Scripts to review the computed indicators and convert them to appropriate formats to serve the application also were worked out during this time.
We also designed and developed a SQL server database (thanks, Pratik that can ingest the computed QoL indicators to replace our dinosaur MS Access database. With this, we accomplished integrating QoL indicators data with the Charlotte Regional Data Trusts’s integrated data system by Spring 2022.
While the initial work was not ‘production’ ready, they made important building blocks to formalizing the automation project and how pipelines needed to be structured.
Refining the code and reshaping workflows
The next logical step was to reorganize and optimize the python scripts developed to create common categories of workflows based on shared data assets and/or computational processes.
For example, indicators developed using the census API had a set of common routines, and those ones in which proximity was being computed had similar processes for data preparation and calculation. Then there were lateral processes such as geocoding that affected more than one category of workflows. Development of compute functions and scripts continued and more indicators were added to the automation framework during this time.
Moving to the Cloud and developing final-mile processes
Until the start of Fall 2022, the automation project ran largely on exceptional work done by graduate student assistants. Bringing Nick on board was a shot in the arm as we now could start aligning the work on this project with the larger vision of a unified data analytic ecosystem and build critical components for the reproducibility framework at the Institute. To this end, we developed a test instance of AWS relational database service that could house the Urban Institute’s data assets including the ones consumed by QoL project.
As work progressed, we began drawing plans this Spring to tackle the residual manual work that still lurked in the post-processing parts of the project. We developed scripts (thanks Nick) to automate the ETL components after the indicators were computed. We also reconfigured the review process and enabled a streamlined ingestion into the AWS database that now houses the QoL data. This critical work appropriately brought the finale to this phase of the project.
Project Chronology
Figure below shows the general chronology of events in the project
How this work transforms the project
A lot of water has flown down the river since we started this work. I can safely say that all of the major workflows in this project are encoded in the pipeline now. This has resulted in around 60% reduction in the project workload and we have the unprecedented luxury to reimagine our engagement in the QoL project in future work cycles without straining the budget.
May be we can finally set data operations and maintenance aside and start developing research insights using the rich neighborhood-level dataset of QoL explorer? The possibilities are exciting. More to come on this..

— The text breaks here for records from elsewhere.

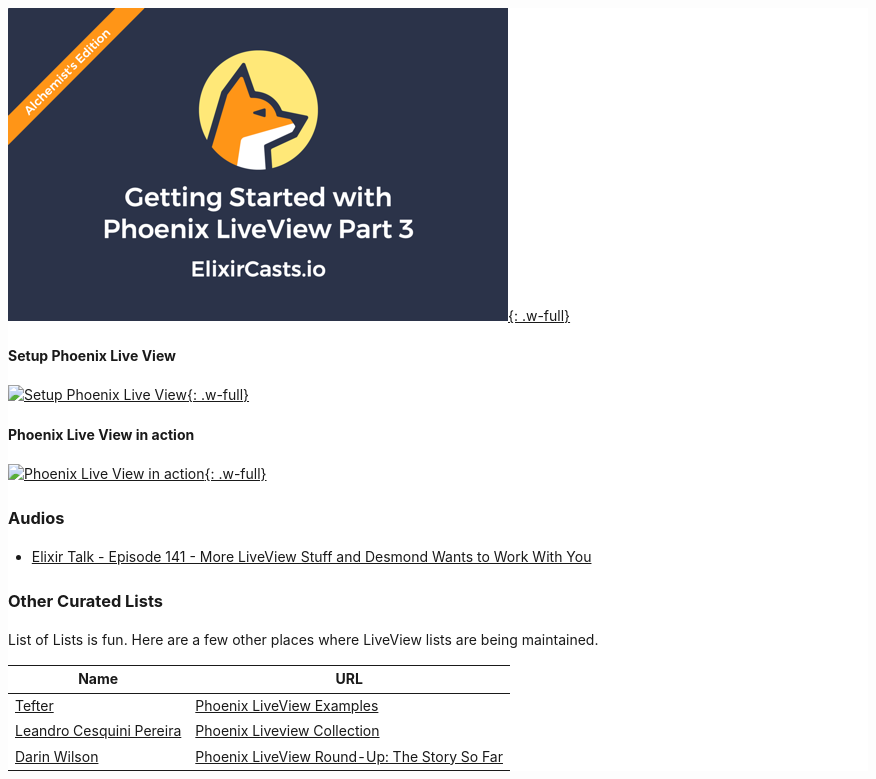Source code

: [![Getting Started With Phoenix LiveView Part 3 (Subscription)](video_elixircasts_part3.png?raw=true){: .w-full}](https://elixircasts.io/phoenix-liveview-part-3)


#### Setup Phoenix Live View

[![Setup Phoenix Live View](https://img.youtube.com/vi/5PWUTABsCmQ/0.jpg){: .w-full}](https://www.youtube.com/watch?feature=player_embedded&v=5PWUTABsCmQ)

#### Phoenix Live View in action

[![Phoenix Live View in action](https://img.youtube.com/vi/vHKSY5dLK5Y/0.jpg){: .w-full}](https://www.youtube.com/watch?feature=player_embedded&v=vHKSY5dLK5Y)


### Audios

* [Elixir Talk - Episode 141 - More LiveView Stuff and Desmond Wants to Work With You](https://soundcloud.com/elixirtalk/episode-141-more-liveview-stuff-and-desmond-wants-to-work-with-you)

### Other Curated Lists

List of Lists is fun.  Here are a few other places where LiveView lists are being maintained.

| Name | URL |
| --- | --- |
| [Tefter](https://tefter.io) | [Phoenix LiveView Examples](https://tefter.io/zorbash/lists/phoenix-liveview-examples) |
| [Leandro Cesquini Pereira](https://medium.com/@leandrocesquini) | [Phoenix Liveview Collection](https://medium.com/@leandrocesquini/phoenix-liveview-collection-8259f35ff2b0) |
| [Darin Wilson](https://shift.infinite.red/@darinw) | [Phoenix LiveView Round-Up: The Story So Far](https://shift.infinite.red/phoenix-liveview-round-up-the-story-so-far-3cbb1648e940) |

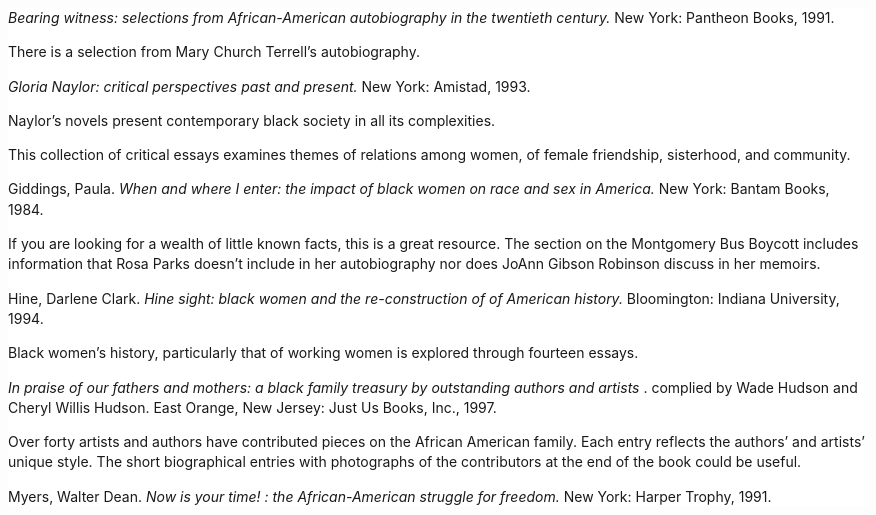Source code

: <i>
Bearing witness: selections from African-American autobiography in the twentieth century.
</i>
New York: Pantheon Books, 1991.
</p>
<p>
There is a selection from Mary Church Terrell’s autobiography.
</p>
<p>
<i>
Gloria Naylor: critical perspectives past and present.
</i>
New York: Amistad, 1993.
</p>
<p>
Naylor’s novels present contemporary black society in all its complexities.
</p>
<p>
This collection of critical essays examines themes of relations among women, of female friendship, sisterhood, and community.
</p>
<p>
Giddings, Paula.
<i>
When and where I enter: the impact of black women on race and sex in America.
</i>
New York: Bantam Books, 1984.
</p>
<p>
If you are looking for a wealth of little known facts, this is a great resource. The section on the Montgomery Bus Boycott includes information that Rosa Parks doesn’t include in her autobiography nor does JoAnn Gibson Robinson discuss in her memoirs.
</p>
<p>
Hine, Darlene Clark.
<i>
Hine sight: black women and the re-construction of of American history.
</i>
Bloomington: Indiana University, 1994.
</p>
<p>
Black women’s history, particularly that of working women is explored through fourteen essays.
</p>
<p>
<i>
In praise of our fathers and mothers: a black family treasury by outstanding
</i>
<i>
authors and artists
</i>
. complied by Wade Hudson and Cheryl Willis Hudson. East Orange, New Jersey: Just Us Books, Inc., 1997.
</p>
<p>
Over forty artists and authors have contributed pieces on the African American family. Each entry reflects the authors’ and artists’ unique style. The short biographical entries with photographs of the contributors at the end of the book could be useful.
</p>
<p>
Myers, Walter Dean.
<i>
Now is your time! : the African-American struggle for freedom.
</i>
New York: Harper Trophy, 1991.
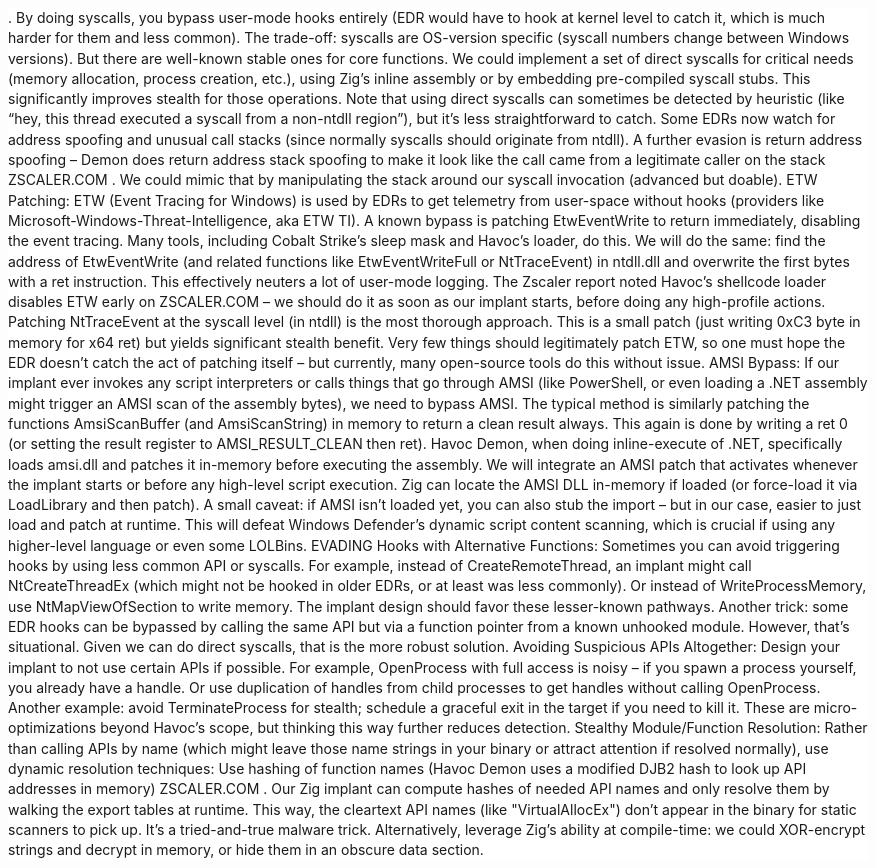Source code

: . By doing syscalls, you bypass user-mode hooks entirely (EDR would have to hook at kernel level to catch it, which is much harder for them and less common). The trade-off: syscalls are OS-version specific (syscall numbers change between Windows versions). But there are well-known stable ones for core functions. We could implement a set of direct syscalls for critical needs (memory allocation, process creation, etc.), using Zig’s inline assembly or by embedding pre-compiled syscall stubs. This significantly improves stealth for those operations. Note that using direct syscalls can sometimes be detected by heuristic (like “hey, this thread executed a syscall from a non-ntdll region”), but it’s less straightforward to catch. Some EDRs now watch for address spoofing and unusual call stacks (since normally syscalls should originate from ntdll). A further evasion is return address spoofing – Demon does return address stack spoofing to make it look like the call came from a legitimate caller on the stack​
ZSCALER.COM
. We could mimic that by manipulating the stack around our syscall invocation (advanced but doable).
ETW Patching: ETW (Event Tracing for Windows) is used by EDRs to get telemetry from user-space without hooks (providers like Microsoft-Windows-Threat-Intelligence, aka ETW TI). A known bypass is patching EtwEventWrite to return immediately, disabling the event tracing. Many tools, including Cobalt Strike’s sleep mask and Havoc’s loader, do this. We will do the same: find the address of EtwEventWrite (and related functions like EtwEventWriteFull or NtTraceEvent) in ntdll.dll and overwrite the first bytes with a ret instruction. This effectively neuters a lot of user-mode logging. The Zscaler report noted Havoc’s shellcode loader disables ETW early on​
ZSCALER.COM
 – we should do it as soon as our implant starts, before doing any high-profile actions. Patching NtTraceEvent at the syscall level (in ntdll) is the most thorough approach. This is a small patch (just writing 0xC3 byte in memory for x64 ret) but yields significant stealth benefit. Very few things should legitimately patch ETW, so one must hope the EDR doesn’t catch the act of patching itself – but currently, many open-source tools do this without issue.
AMSI Bypass: If our implant ever invokes any script interpreters or calls things that go through AMSI (like PowerShell, or even loading a .NET assembly might trigger an AMSI scan of the assembly bytes), we need to bypass AMSI. The typical method is similarly patching the functions AmsiScanBuffer (and AmsiScanString) in memory to return a clean result always. This again is done by writing a ret 0 (or setting the result register to AMSI_RESULT_CLEAN then ret). Havoc Demon, when doing inline-execute of .NET, specifically loads amsi.dll and patches it in-memory before executing the assembly. We will integrate an AMSI patch that activates whenever the implant starts or before any high-level script execution. Zig can locate the AMSI DLL in-memory if loaded (or force-load it via LoadLibrary and then patch). A small caveat: if AMSI isn’t loaded yet, you can also stub the import – but in our case, easier to just load and patch at runtime. This will defeat Windows Defender’s dynamic script content scanning, which is crucial if using any higher-level language or even some LOLBins.
EVADING Hooks with Alternative Functions: Sometimes you can avoid triggering hooks by using less common API or syscalls. For example, instead of CreateRemoteThread, an implant might call NtCreateThreadEx (which might not be hooked in older EDRs, or at least was less commonly). Or instead of WriteProcessMemory, use NtMapViewOfSection to write memory. The implant design should favor these lesser-known pathways. Another trick: some EDR hooks can be bypassed by calling the same API but via a function pointer from a known unhooked module. However, that’s situational. Given we can do direct syscalls, that is the more robust solution.
Avoiding Suspicious APIs Altogether: Design your implant to not use certain APIs if possible. For example, OpenProcess with full access is noisy – if you spawn a process yourself, you already have a handle. Or use duplication of handles from child processes to get handles without calling OpenProcess. Another example: avoid TerminateProcess for stealth; schedule a graceful exit in the target if you need to kill it. These are micro-optimizations beyond Havoc’s scope, but thinking this way further reduces detection.
Stealthy Module/Function Resolution: Rather than calling APIs by name (which might leave those name strings in your binary or attract attention if resolved normally), use dynamic resolution techniques:
Use hashing of function names (Havoc Demon uses a modified DJB2 hash to look up API addresses in memory)​
ZSCALER.COM
. Our Zig implant can compute hashes of needed API names and only resolve them by walking the export tables at runtime. This way, the cleartext API names (like "VirtualAllocEx") don’t appear in the binary for static scanners to pick up. It’s a tried-and-true malware trick.
Alternatively, leverage Zig’s ability at compile-time: we could XOR-encrypt strings and decrypt in memory, or hide them in an obscure data section.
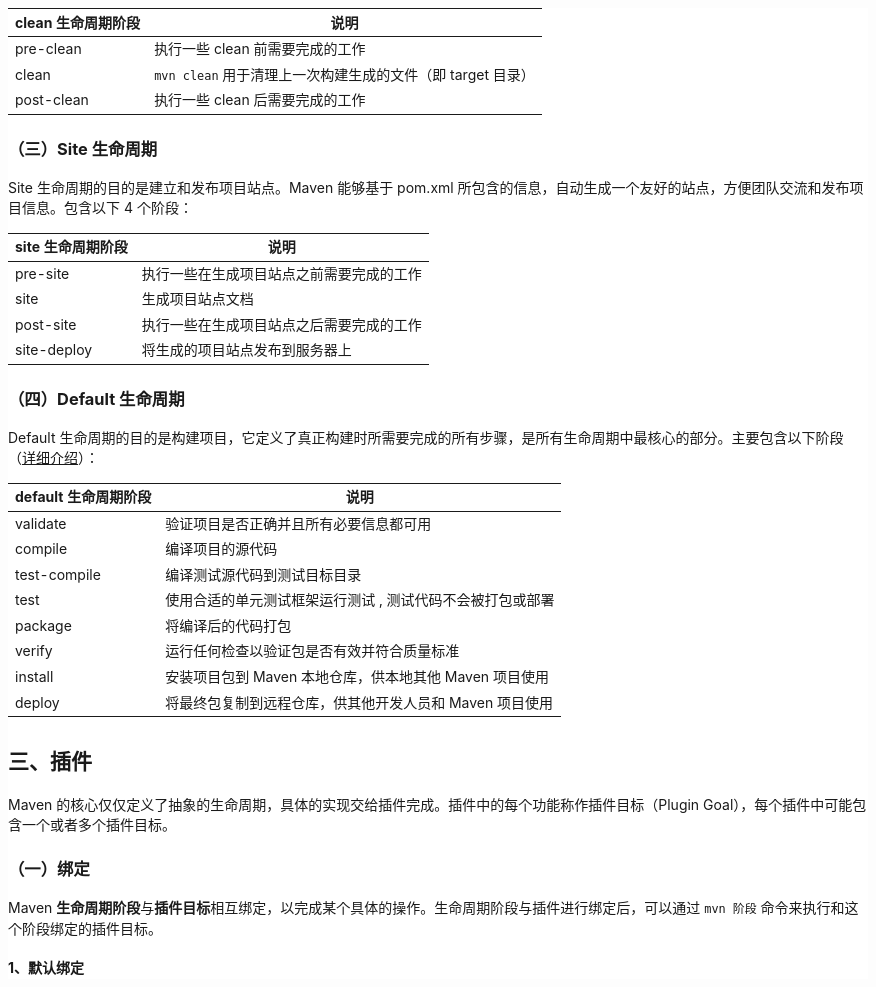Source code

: | clean 生命周期阶段 | 说明                                                       |
| ------------------ | ---------------------------------------------------------- |
| pre-clean          | 执行一些 clean 前需要完成的工作                            |
| clean              | `mvn clean` 用于清理上一次构建生成的文件（即 target 目录） |
| post-clean         | 执行一些 clean 后需要完成的工作                            |

### （三）Site 生命周期

Site 生命周期的目的是建立和发布项目站点。Maven 能够基于 pom.xml 所包含的信息，自动生成一个友好的站点，方便团队交流和发布项目信息。包含以下 4 个阶段：

| site 生命周期阶段 | 说明                                     |
| ----------------- | ---------------------------------------- |
| pre-site          | 执行一些在生成项目站点之前需要完成的工作 |
| site              | 生成项目站点文档                         |
| post-site         | 执行一些在生成项目站点之后需要完成的工作 |
| site-deploy       | 将生成的项目站点发布到服务器上           |

### （四）Default 生命周期

Default 生命周期的目的是构建项目，它定义了真正构建时所需要完成的所有步骤，是所有生命周期中最核心的部分。主要包含以下阶段（[详细介绍](https://maven.apache.org/guides/introduction/introduction-to-the-lifecycle.html)）：

| default 生命周期阶段 | 说明                                                      |
| -------------------- | --------------------------------------------------------- |
| validate             | 验证项目是否正确并且所有必要信息都可用                    |
| compile              | 编译项目的源代码                                          |
| test-compile         | 编译测试源代码到测试目标目录                              |
| test                 | 使用合适的单元测试框架运行测试 , 测试代码不会被打包或部署 |
| package              | 将编译后的代码打包                                        |
| verify               | 运行任何检查以验证包是否有效并符合质量标准                |
| install              | 安装项目包到 Maven 本地仓库，供本地其他 Maven 项目使用    |
| deploy               | 将最终包复制到远程仓库，供其他开发人员和 Maven 项目使用   |

## 三、插件

Maven 的核心仅仅定义了抽象的生命周期，具体的实现交给插件完成。插件中的每个功能称作插件目标（Plugin Goal），每个插件中可能包含一个或者多个插件目标。

### （一）绑定

Maven **生命周期阶段**与**插件目标**相互绑定，以完成某个具体的操作。生命周期阶段与插件进行绑定后，可以通过 `mvn 阶段` 命令来执行和这个阶段绑定的插件目标。

#### 1、默认绑定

We still have a few indicators to be absorbed into the pipeline but they are relatively trivial work. A key process to be completed is building the raw databases and connecting them to the compute code. We’ll be taking this up in the upcoming wave.
Final note
I see the success of this project speaking about the dedication and capacity of the UI data science team to transform how we support community research initiatives. More importantly, we are making all the right moves to elevate our data analytic work to greater rigor and transparency that augurs well to the ethos of our organization and in general, science.